Benjamin R. Foster (A.B. Princeton, 1968; M.A. 1973, M.Phil. 1974, Ph.D. 1975, Yale), Laffan Professor of Assyriology and Babylonian Literature and Curator of the Yale Babylonian Collection, was appointed to the Yale faculty in 1975. His research interests focus on two main areas: Mesopotamia, especially Akkadian, literature, and the social and economic history of Mesopotamia.

His current research includes the history of Oriental scholarship in Europe and the United States, for which various preliminary essays have appeared, and The Age of Agade, a general study of the Akkadian period. His teaching experience includes all periods and text types of Sumerian and Akkadian and all periods of Mesopotamian history, as well as the history of the medieval and modern Middle East.

Select Publications: 

In the area of Akkadian literature, he is author of Before the Muses (1993, 1996), a two-volume anthology of annotated translations from Akkadian literature of all periods (revised edition 2004). An abridged, paperback version of this work appeared as From Distant Days (1995). He translated the Akkadian Epic of Gilgamesh for the Norton Critical Editions series, The Epic of Gilgamesh (2001), and is author of Akkadian Literature of the Late Period (2007), as well as twenty or more articles on various aspects of Akkadian literature.

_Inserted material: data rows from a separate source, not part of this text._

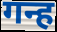
गन्ह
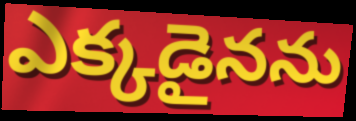
ఎక్కడైనను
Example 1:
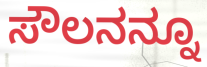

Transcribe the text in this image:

ಸೌಲನನ್ನೂ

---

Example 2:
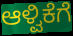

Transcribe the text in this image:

ಆಳ್ವಿಕೆಗೆ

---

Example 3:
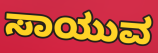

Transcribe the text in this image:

ಸಾಯುವ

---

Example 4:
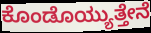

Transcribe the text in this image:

ಕೊಂಡೊಯ್ಯುತ್ತೇನೆ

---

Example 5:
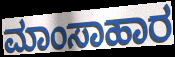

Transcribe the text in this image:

ಮಾಂಸಾಹಾರ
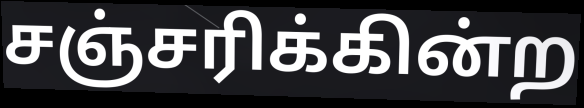
சஞ்சரிக்கின்ற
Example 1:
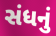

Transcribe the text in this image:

સંધનું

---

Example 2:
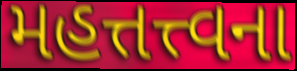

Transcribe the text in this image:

મહત્તત્ત્વના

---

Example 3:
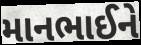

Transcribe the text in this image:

માનભાઈને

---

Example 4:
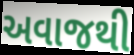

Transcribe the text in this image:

અવાજથી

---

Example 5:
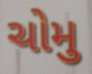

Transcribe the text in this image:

ચોમુ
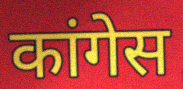
कांगेस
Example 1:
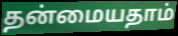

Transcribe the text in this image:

தன்மையதாம்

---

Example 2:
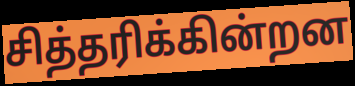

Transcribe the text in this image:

சித்தரிக்கின்றன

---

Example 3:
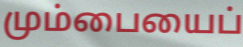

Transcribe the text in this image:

மும்பையைப்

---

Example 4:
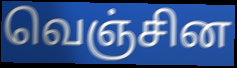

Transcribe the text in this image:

வெஞ்சின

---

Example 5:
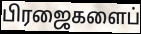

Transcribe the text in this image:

பிரஜைகளைப்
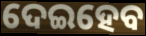
ଦେଇହେବ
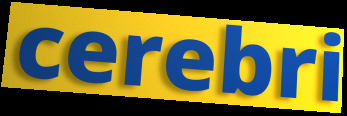
cerebri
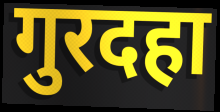
गुरदहा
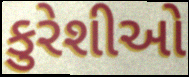
કુરેશીઓ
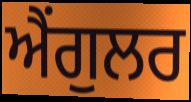
ਐਂਗੁਲਰ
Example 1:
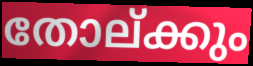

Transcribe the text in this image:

തോല്ക്കും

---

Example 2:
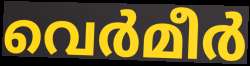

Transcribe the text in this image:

വെർമീർ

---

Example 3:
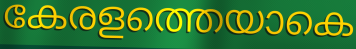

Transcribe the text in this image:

കേരളത്തെയാകെ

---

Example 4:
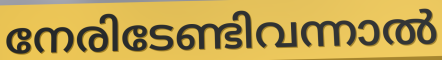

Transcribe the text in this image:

നേരിടേണ്ടിവന്നാൽ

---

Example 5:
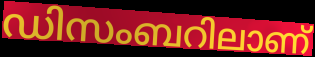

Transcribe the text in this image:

ഡിസംബറിലാണ്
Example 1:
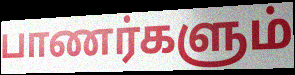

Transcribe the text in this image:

பாணர்களும்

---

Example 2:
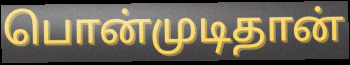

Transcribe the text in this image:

பொன்முடிதான்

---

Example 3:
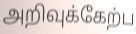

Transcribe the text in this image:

அறிவுக்கேற்ப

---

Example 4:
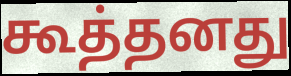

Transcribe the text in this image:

கூத்தனது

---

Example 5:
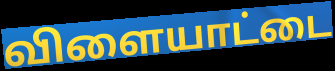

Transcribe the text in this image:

விளையாட்டை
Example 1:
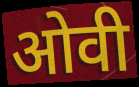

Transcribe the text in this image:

ओवी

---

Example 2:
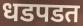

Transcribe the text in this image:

धडपडत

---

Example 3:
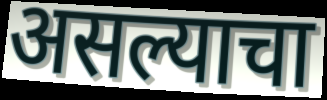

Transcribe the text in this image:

असल्याचा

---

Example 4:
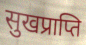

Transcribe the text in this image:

सुखप्राप्ति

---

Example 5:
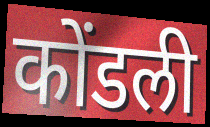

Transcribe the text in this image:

कोंडली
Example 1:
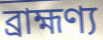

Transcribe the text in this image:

ব্ৰাহ্মণ্য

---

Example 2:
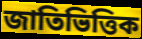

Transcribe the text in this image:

জাতিভিত্তিক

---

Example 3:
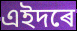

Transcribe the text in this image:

এইদৰে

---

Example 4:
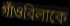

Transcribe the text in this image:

গাঁওবিলাকে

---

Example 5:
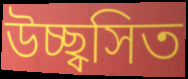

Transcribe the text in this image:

উচ্ছ্বসিত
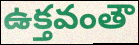
ఉక్తవంతౌ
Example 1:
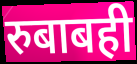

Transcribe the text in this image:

रुबाबही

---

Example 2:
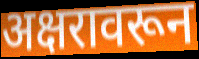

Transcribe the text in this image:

अक्षरावरून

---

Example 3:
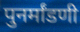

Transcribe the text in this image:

पुनर्मांडणी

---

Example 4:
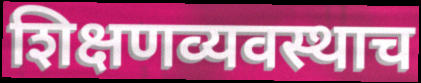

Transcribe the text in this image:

शिक्षणव्यवस्थाच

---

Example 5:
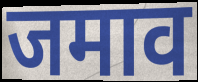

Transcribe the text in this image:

जमाव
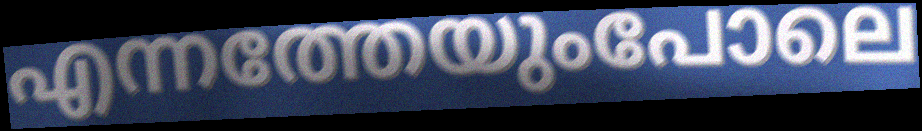
എന്നത്തേയുംപോലെ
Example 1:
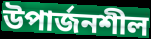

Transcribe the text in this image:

উপার্জনশীল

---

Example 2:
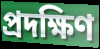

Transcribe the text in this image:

প্রদক্ষিণ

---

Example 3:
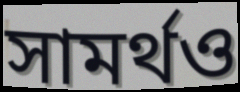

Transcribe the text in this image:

সামর্থও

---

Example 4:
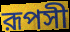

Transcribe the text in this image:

রূপসী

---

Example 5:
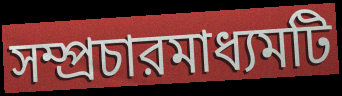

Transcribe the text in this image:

In the area of history, especially social and economic history, he is author of two books, Umma in the Sargonic Period (1982) and Administration and Use of Institutional Land in Sargonic Sumer (1982), as well as about forty articles, most of them dealing with the third millennium B.C.E. He is also active in the publication of primary source material, including one book, Sargonic Tablets from Telloh in the Istanbul Archaeological Museum (1982), and about twenty articles of text publications.

He is co-author, with Karen Foster and Patty Gerstenblith, of Iraq Beyond the Headlines: History, Archaeology, and War (2005), a history of Iraq from earliest times to the present.

In addition, he is author of four small monographs and translations, various brief philological notes, and about seventy book reviews. His current research includes a history of oriental scholarship in the United States, of which preliminary studies have appeared in periodicals. His teaching experience includes all periods and text types of Sumerian and Akkadian and all periods of Mesopotamian history from the fourth millennium B.C.E. to the Muslim conquest.